To do:
Only the lines from the start of the entries through the line with "Annotated regions visible in this slice (rectangle" should be returned, each exactly as it stands, and no pictures.

•••••

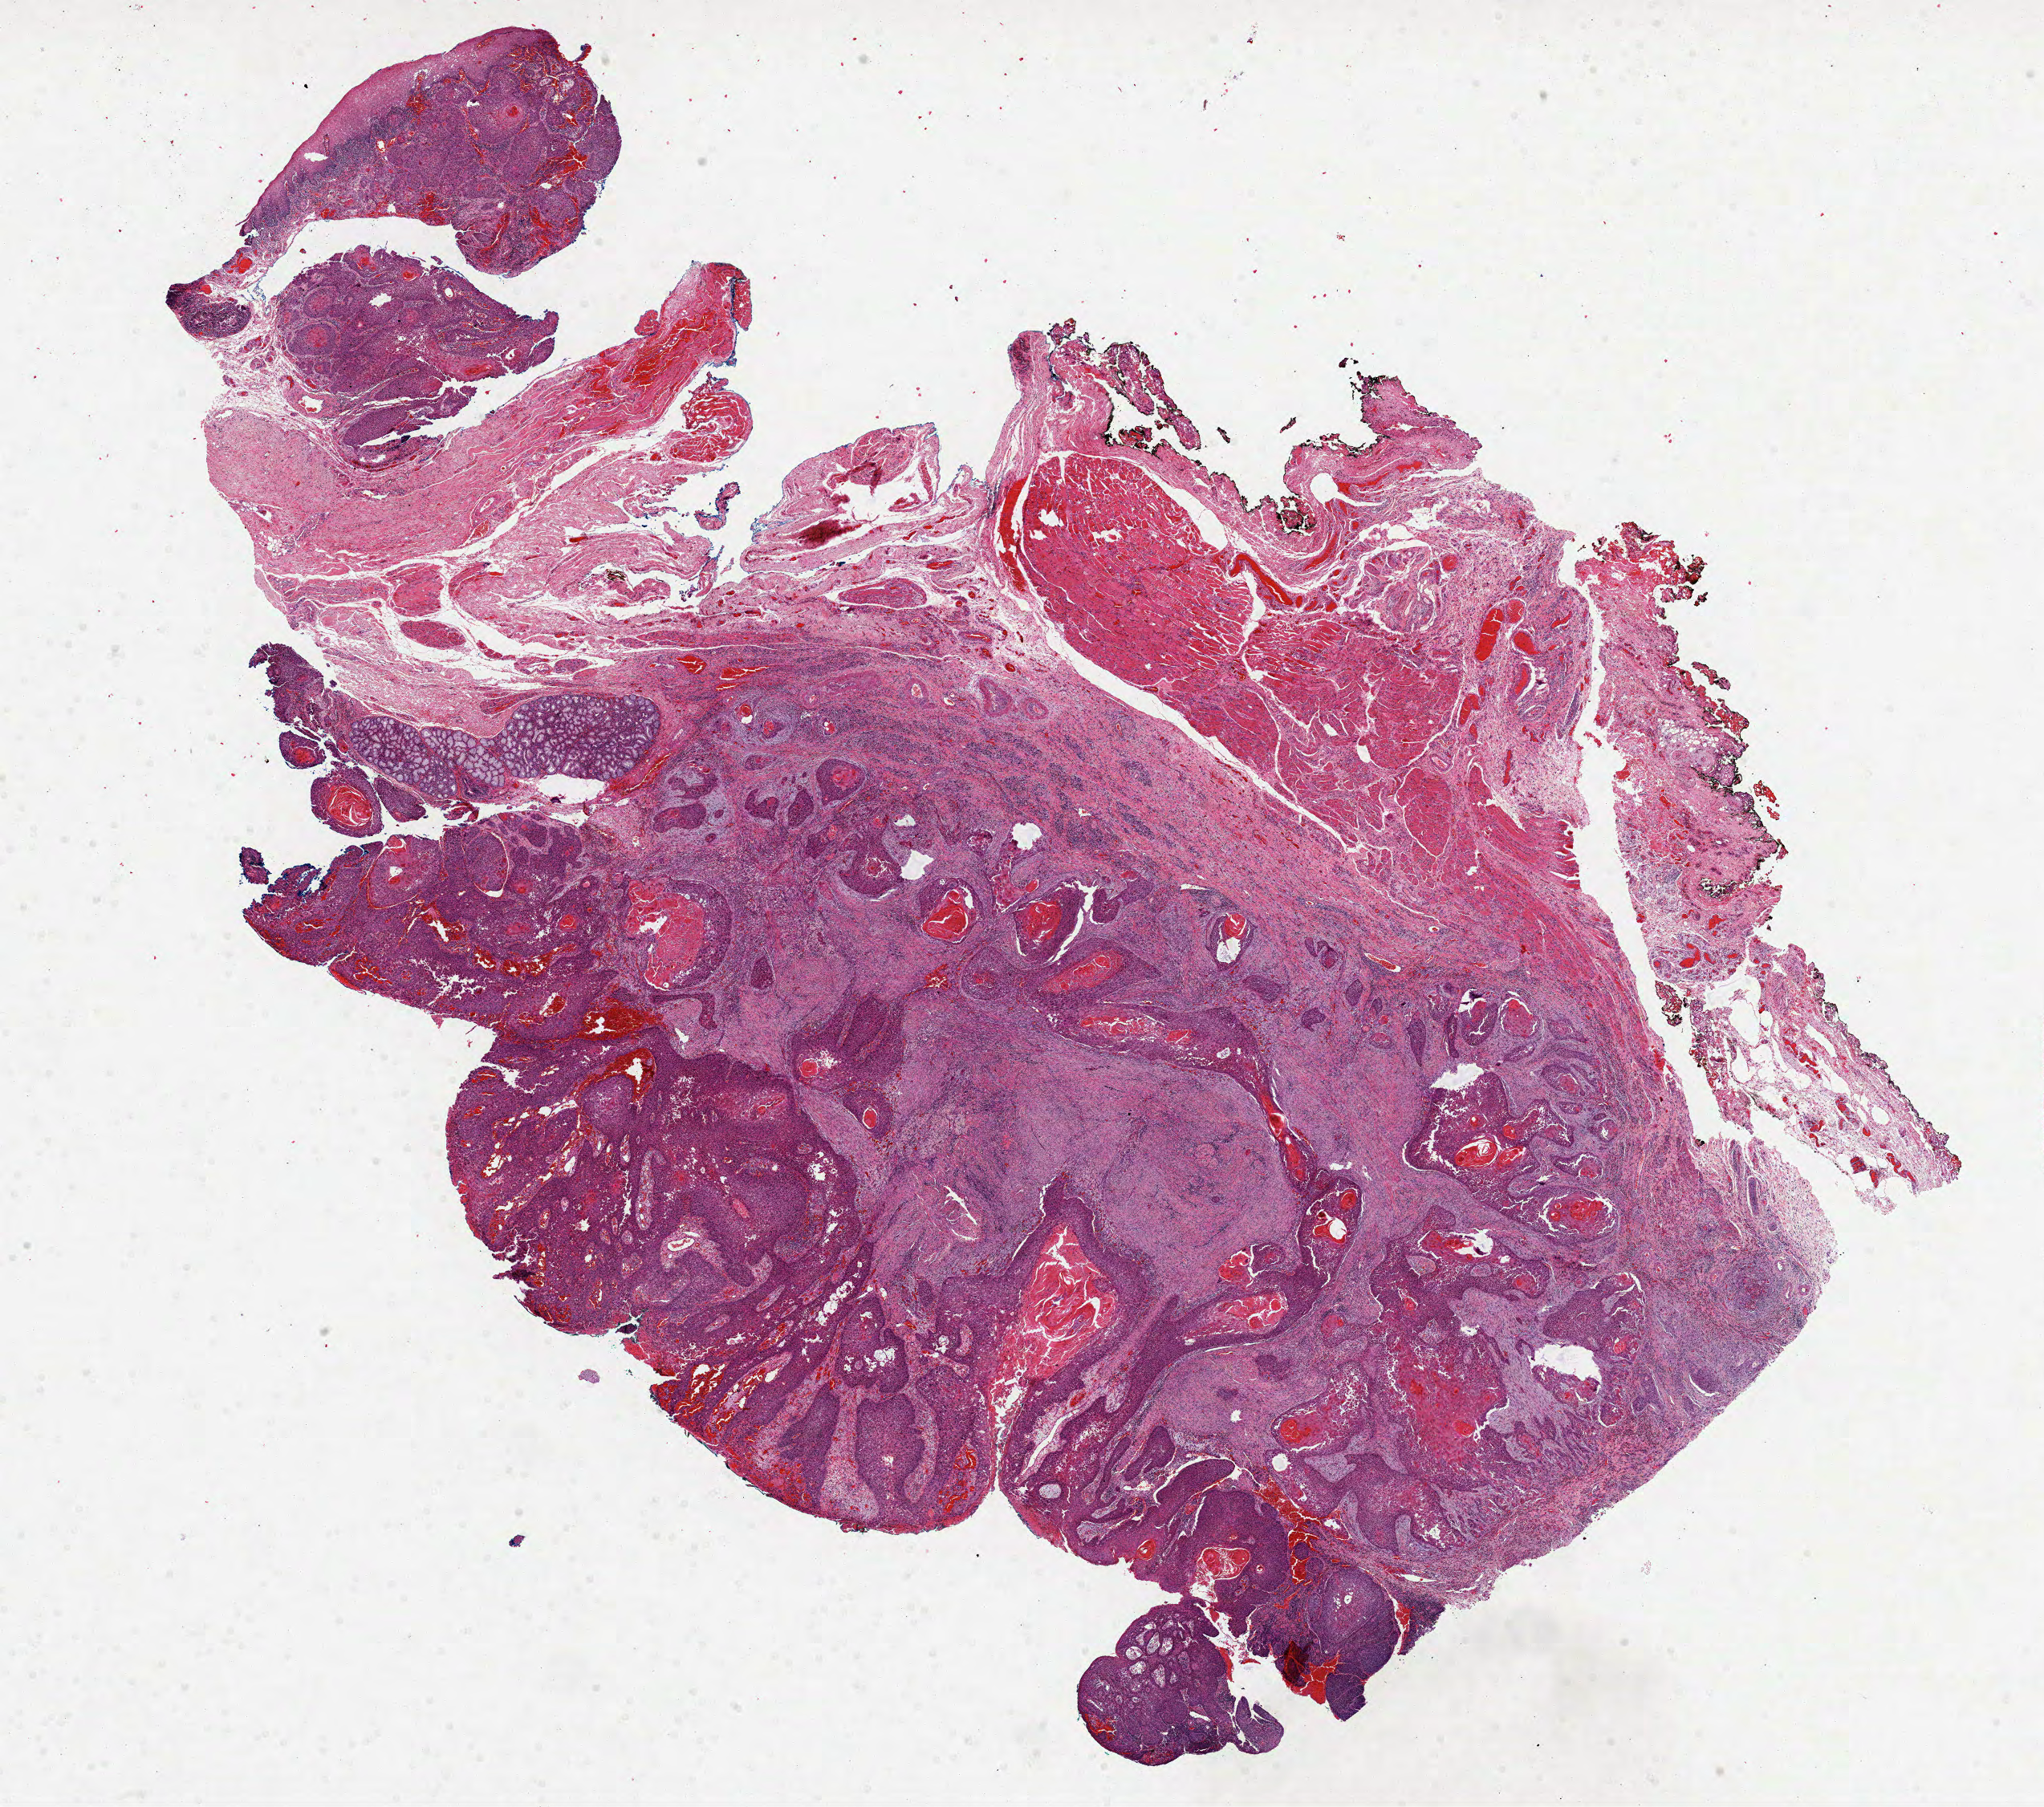
H&E-stained whole-slide image — shown as a low-resolution overview of the whole scanned area (about 20.5 x 18.2 mm), formalin-fixed paraffin-embedded (FFPE) diagnostic section, primary tumour sample from the head and neck. Patient: male, age at initial diagnosis 62 years. Histologic grade: G2 (moderately differentiated).
Diagnosis: Squamous cell carcinoma, NOS. AJCC pathologic stage: I. Laterality: left. TNM: T1 N0.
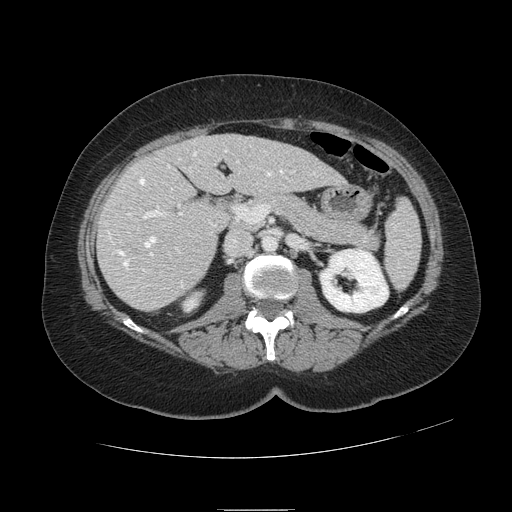
Contrast-enhanced abdominal CT, one axial slice. Position 47 of 121 along the scan axis. 120 kVp. Intravenous contrast given. Soft-tissue window (W 400 / L 40 HU). 2.5 mm slice thickness. 512 × 512 image matrix, field of view 400 × 400 mm. From the clinical record (not read from this slice): patient: male, age 57 years at operation; diagnosis: colorectal cancer liver metastases, imaged before liver resection; multiple liver metastases: yes; largest metastasis: 6.3 cm; chemotherapy before resection: yes.
Outlined on this slice (outlined manually by an expert reader):
- hepatic veins: box from (x=109, y=150) to (x=283, y=287) px
- liver: (x=97, y=135)–(x=342, y=311)
- planned liver remnant (the part of the liver to remain after resection): (x=174, y=135)–(x=343, y=195)
- portal vein (with intrahepatic branches): (x=128, y=161)–(x=239, y=271)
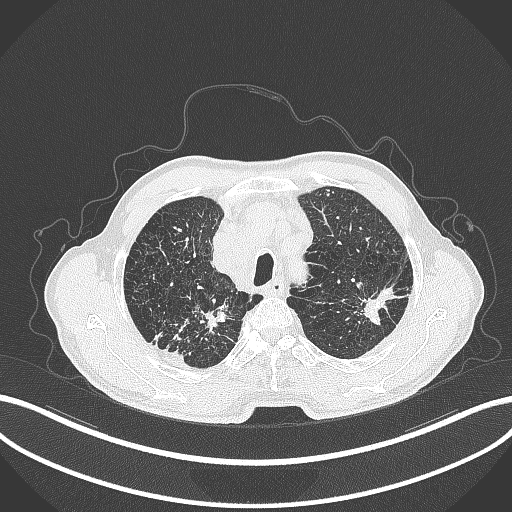
Chest CT, one axial slice; slice 365 of 463 in the series (ordered by position); 120 kVp; lung window (W 1500 / L -600 HU); 1 mm slice thickness; 512 × 512 image matrix. Male patient, age 74 years. Case-level facts recorded for this patient, not image findings: clinical TNM (as recorded): T2a N1 M0.
Annotated regions visible in this slice (rectangle marked by the reading radiologist):
- lung tumour (recorded histology: adenocarcinoma): bounding box [x1, y1, x2, y2] px = [355, 279, 399, 331]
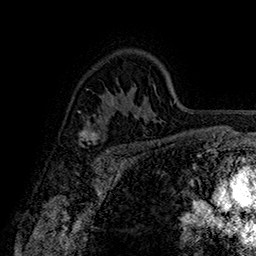
Breast MRI (dynamic contrast-enhanced), one axial slice. Slice 111 of 160 in the series (ordered by position). Cropped to one breast. Dynamic contrast-enhanced series, time point 2 of 7 at this slice position (early post-contrast). 1.5 T. TE 2.8 ms, TR 5.4 ms. 1 mm slice thickness. 256 × 256 image matrix, field of view 180 × 180 mm. Female patient.
Structures marked on this image (semi-automatically segmented with operator editing):
- enhancing-tissue mask used for the functional tumour volume (all voxels passing the contrast-enhancement thresholds inside the analysis volume; usually the tumour): bounding box (x1, y1, x2, y2) in pixels: (79, 121, 109, 153)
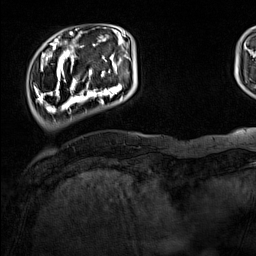
Breast MRI (dynamic contrast-enhanced), one axial slice. Slice 24 of 160 in the series (ordered by position). Cropped to one breast. Dynamic contrast-enhanced series, time point 2 of 7 at this slice position (early post-contrast). 1.5 T. TE 1.8 ms, TR 5 ms. 256 × 256 image matrix. Female patient.
Annotated regions visible in this slice (semi-automatically segmented with operator editing):
- enhancing-tissue mask used for the functional tumour volume (all voxels passing the contrast-enhancement thresholds inside the analysis volume; usually the tumour): bounding box [x1, y1, x2, y2] px = [35, 44, 126, 113]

•••••

Exercise result:
H&E-stained whole-slide image — shown as a low-resolution overview of the whole scanned area (about 20.5 x 18.2 mm), formalin-fixed paraffin-embedded (FFPE) diagnostic section, primary tumour sample from the head and neck. Patient: male, age at initial diagnosis 62 years. Histologic grade: G2 (moderately differentiated).
Diagnosis: Squamous cell carcinoma, NOS. AJCC pathologic stage: I. Laterality: left. TNM: T1 N0.
Contrast-enhanced abdominal CT, one axial slice. Position 47 of 121 along the scan axis. 120 kVp. Intravenous contrast given. Soft-tissue window (W 400 / L 40 HU). 2.5 mm slice thickness. 512 × 512 image matrix, field of view 400 × 400 mm. From the clinical record (not read from this slice): patient: male, age 57 years at operation; diagnosis: colorectal cancer liver metastases, imaged before liver resection; multiple liver metastases: yes; largest metastasis: 6.3 cm; chemotherapy before resection: yes.
Outlined on this slice (outlined manually by an expert reader):
- hepatic veins: box from (x=109, y=150) to (x=283, y=287) px
- liver: (x=97, y=135)–(x=342, y=311)
- planned liver remnant (the part of the liver to remain after resection): (x=174, y=135)–(x=343, y=195)
- portal vein (with intrahepatic branches): (x=128, y=161)–(x=239, y=271)
Chest CT, one axial slice; slice 365 of 463 in the series (ordered by position); 120 kVp; lung window (W 1500 / L -600 HU); 1 mm slice thickness; 512 × 512 image matrix. Male patient, age 74 years. Case-level facts recorded for this patient, not image findings: clinical TNM (as recorded): T2a N1 M0.
Annotated regions visible in this slice (rectangle marked by the reading radiologist):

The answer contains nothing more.